Given text »
# A Vizsla's welcome!



## AcadianTornado (Jul 30, 2012)

Just wanted to post what we go through every time we leave our home for a few hours and come back to our loving Whistler. This is a pretty mild "homecoming", usually he's a lot wilder and it lasts a few minutes! I'll try to catch him in the next few weeks a different moments... I'm sure you have funny videos to share!!

http://youtu.be/b05QGMU4Nm4


----------



## mswhipple (Mar 7, 2011)

How cute!! He acts like you've been gone for weeks and weeks... ;D ;D ;D


----------



## Vizsla13 (Feb 27, 2013)

Lol!! Love how the cats just like geez buddy what's all the fuss about ha ha!


----------



## AcadianTornado (Jul 30, 2012)

Ah he's definitely a nutjob... And this is a milder version... Wait til I get a round where he's all worked up!!


----------



## Mcunnin4 (Jan 15, 2013)

My V does the same thing! I half love it and half hate it! 

I love that he missed us so much, but hes in a stage where he pees out of excitement -_- not loving that at the moment nor the jumping which we are working on.

Data »
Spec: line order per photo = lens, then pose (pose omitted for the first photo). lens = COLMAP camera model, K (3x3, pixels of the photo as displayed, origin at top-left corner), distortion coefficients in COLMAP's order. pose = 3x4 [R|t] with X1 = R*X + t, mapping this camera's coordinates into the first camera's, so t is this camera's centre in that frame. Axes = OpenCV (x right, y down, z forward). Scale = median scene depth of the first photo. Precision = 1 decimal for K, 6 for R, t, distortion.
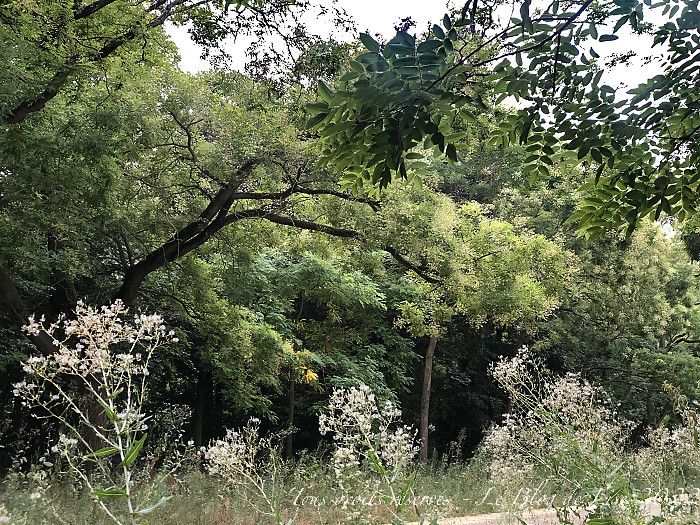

Assignment 1 »
Answer these questions about the Vizsla welcome thread, each on its own line:
(a) What is the name of the dog in the first post?
(b) In the reply that laughs at the reaction, which animals seem unbothered by the fuss?
(c) In the last post, what does the poster's dog currently do out of excitement?
Assignment 2 » Summarize the Vizsla welcome thread in two sentences.
Assignment 3 » Transcribe the Vizsla welcome thread from "# A Vizsla's" to "videos to share!!", word for word.

Task result 1 »
(a) Whistler
(b) The cats
(c) He pees.

Task result 2 » One poster shares a video of their Vizsla, Whistler, greeting them when they come home after a few hours, saying this is a mild version and that he is usually much wilder. Others find it cute and funny, and another owner says their Vizsla does the same but is in a stage of peeing out of excitement and jumping, which they are working on.

Task result 3 »
# A Vizsla's welcome!



## AcadianTornado (Jul 30, 2012)

Just wanted to post what we go through every time we leave our home for a few hours and come back to our loving Whistler. This is a pretty mild "homecoming", usually he's a lot wilder and it lasts a few minutes! I'll try to catch him in the next few weeks a different moments... I'm sure you have funny videos to share!!